Before and after slides of damaged optic nerve. Progression of purple and fuchsia spots on a black background.
Photomicrographs showing the retinal ganglion cell layer of retinas before and after acute (crush) damage to the optic nerve in mice. The sections have been stained with an antibody that recognizes acetylated histone H4 (red) and counter-stained with DAPI (blue) to show the nuclei of the cells. Optic nerve damage induces widespread deacetylation of the histones of ganglion cells, even in conditions where the cells are prevented from dying because of the lack of a functional Baxgene (Bax-/-retinas).
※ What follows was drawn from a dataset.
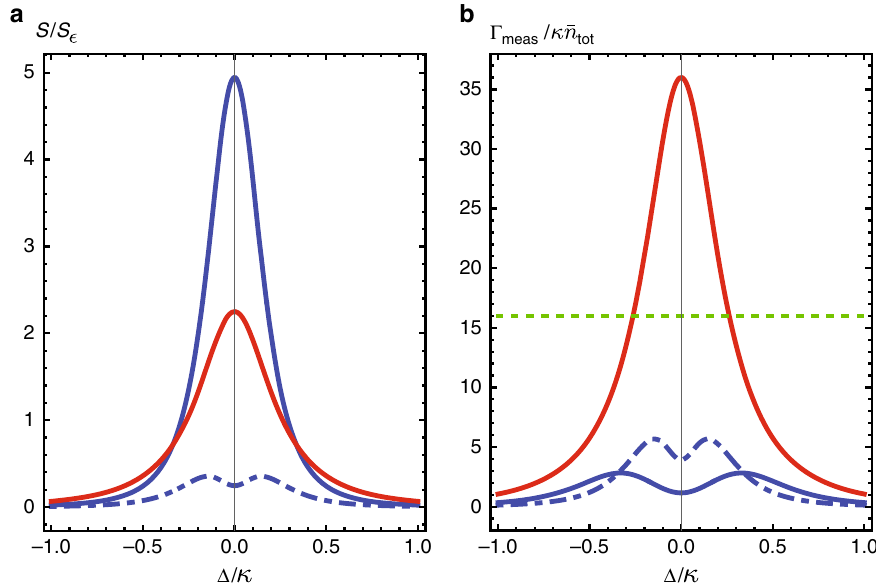
Fig. 2 Signal power and measurement rate. a Signal power S and b measurement rate Γ meas against drive detuning Δ for three 2-mode non-Hermitian sensors. Blue dot-dashed: Reciprocal system with exceptional point but no gain, described by Eq. (31) with γ 1 = 0, γ 2 = 0.2 κ , J = 0.2 κ . Blue solid: Reciprocal system with exceptional point and gain, described by Eq. (31) with γ 1 = 0, γ 2 = − 0.3 κ , J = 0.325 κ . Despite a higher signal power, introducing gain does not enhance the measurement rate due to the corresponding increased level of measurement noise. Neither of these systems beat the fundamental reciprocal- system bound in Eq. (30) (green dotted). Red: nonreciprocal system in Eq. (35) ( γ 1 = κ , γ 2 = 0.5 κ , J = 1.5 κ , ν 2 = 0). It yields a measurement rate which appreciably exceeds the reciprocal-system bound for a wide range of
Deacetylation of the chromatin is linked to the silencing of normal gene expression, so even if the cells aren’t dead, they can’t function normally.

 

Selected Reading 

  1. Donahue RJ, Maes ME, Nickells RW. BAX depleted retinal ganglion cells survive and become quiescent following optic nerve damage. Mol. Neurobiol. 57:1070-1084, 2020. 
  2. Janssen KT, Mac Nair CE, Dietz JA, Schlamp CL, Nickells RW. Nuclear atrophy in dying retinal ganglion cells precedes the Bax-dependent stage of apoptosis. Invest. Ophthalmol. Vis. Sci.  54:1805-1815, 2013. 
  3. Pelzel HR, Schlamp CL, Nickells RW.  Histone H4 deacetylation plays a critical role in early gene silencing during neuronal apoptosis. BMC Neurosci. 11:62, 2010. 
  4. Schmitt HM, Pelzel HR, Schlamp CL, Nickells RW.  Histone deacetylase 3 (HDAC3) plays an important role in retinal ganglion cell death after acute optic nerve injury.  Mol. Neurodegen. 9: 39, 2014. 
  5. Schmitt HM, Fehrman RL, Maes ME, Yang H, Guo LW. Schlamp CL, Pelzel HR, Nickells RW. Increased susceptibility and intrinsic apoptotic signaling in neurons by forced HDAC3 expression. Invest. Ophthalmol. Vis. Sci. 62:14, 2021.